# Help with literary quotes out of context...



## amishrockstar (Jul 26, 2009)

*Can you give an example of a literary or textbook quotation that only cited a part of what somebody said (possibly a founding father) and why the partial quote was misleading (at best)?
I'm thinking of teaching a particular exercise in my English 101 class; I want to start with the phrase, "A text without a context is a pretext," and I want to help my students to see that they need to critically evaluate what the textbooks and their teachers say --rather than simply accept it all as gospel truth.
I'll be working in a secular college, so while I won't be preaching the gospel, I do want to give them tools to evaluate the secular/humanistic garbage that they'll be fed over the next 4 years. 
Thanks,
Matthew*


----------



## bookslover (Jul 26, 2009)

This is slightly off topic, but one thing you could teach them is that, when they read a newspaper, it's important to read more than the headline, the subheadline, and the first paragraph or two. It's important to read the entire story because (especially with liberal papers) the actual facts of the situation will often be buried down in paragraph 19 (if not paragraph 34). Sometimes those facts will even disagree with the liberal spin of the first couple of paragraphs.


----------



## amishrockstar (Jul 26, 2009)

Thanks Richard,
I'll be teaching composition/rhetoric/argumentation this fall --it's my first teaching assignment. I appreciate your suggestion and I'll try and find a way to use what you wrote about. Maybe that can be something that they do during their 5 min. journal time at the beginning of the class.


----------



## jambo (Jul 26, 2009)

I recall hearing a story of Billy Graham arriving in, I think, Berlin. A journalist asked, tongue in cheek, if he would be visiting any night clubs whilst in Berlin. Billy Graham jokingly replied "Are there night clubs in Berlin?" 

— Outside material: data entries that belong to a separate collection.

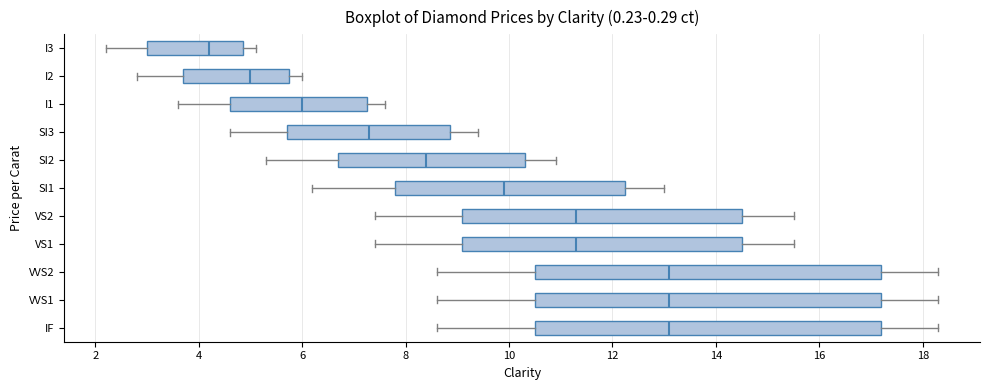

Reading bottom to top, transcribe this box plot: for each box, give where its median line is, the range the box spans, and where its two whiskers end, as read against the x-axis. The values are not printed on the chart, so give them approximately, as read against the axis.

IF: median 13.2, box 10.6 to 17.2, whiskers 8.6 to 18.4
VVS1: median 13.2, box 10.6 to 17.2, whiskers 8.6 to 18.4
VVS2: median 13.2, box 10.6 to 17.2, whiskers 8.6 to 18.4
VS1: median 11.4, box 9.2 to 14.6, whiskers 7.4 to 15.6
VS2: median 11.4, box 9.2 to 14.6, whiskers 7.4 to 15.6
SI1: median 10.0, box 7.8 to 12.2, whiskers 6.2 to 13.0
SI2: median 8.4, box 6.8 to 10.4, whiskers 5.4 to 11.0
SI3: median 7.4, box 5.8 to 8.8, whiskers 4.6 to 9.4
I1: median 6.0, box 4.6 to 7.2, whiskers 3.6 to 7.6
I2: median 5.0, box 3.8 to 5.8, whiskers 2.8 to 6.0
I3: median 4.2, box 3.0 to 4.8, whiskers 2.2 to 5.2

The next a paper reported: "Billy Graham asks, 'Are there night clubs in Berlin?'"


----------



## amishrockstar (Jul 26, 2009)

Stuart,
That would be a perfect example, but I can't find the article online. Do you have a source for that?
Thanks,
Matthew


----------



## jambo (Jul 26, 2009)

Its strange how the mind plays tricks. I remembered hearing this about Billy Graham but having googled it I discovered it was an illustration by Billy Graham and about New York rather than Berlin.

The paragraph is:-

_I heard about a bishop who came over from London to the United States. He landed in New York. And he had been warned that the American press might ask him some trick questions, so he was waiting for them. And one of them said, "Sir, do you expect to attend nightclubs while you are here in New York?" He didn't want to offend anybody; he wanted to be tactful. So he asked them, "Are there any nightclubs in New York?" The next day a tabloid came out and said, "The first question the bishop asked when he got here was, 'Are there any nightclubs in New York?'" Sometimes one can be misunderstood._

And can be located at 10/1/58 - "God's Forgetfulness"


----------



## amishrockstar (Jul 26, 2009)

Great! Thanks Stuart. 
That may be something I'll use in my class.


----------



## Semper Fidelis (Jul 26, 2009)

This site sells T-shirts that show how amusing out of context quotes can be: Out of Context Quotes - Funny & Weird Quotations - T-shirts, Sweatshirts

This Wikipedia article is interesting on a few levels because it focuses most of its energy against Creationists: [ame=http://en.wikipedia.org/wiki/Fallacy_of_quoting_out_of_context]Fallacy of quoting out of context - Wikipedia, the free encyclopedia[/ame]


----------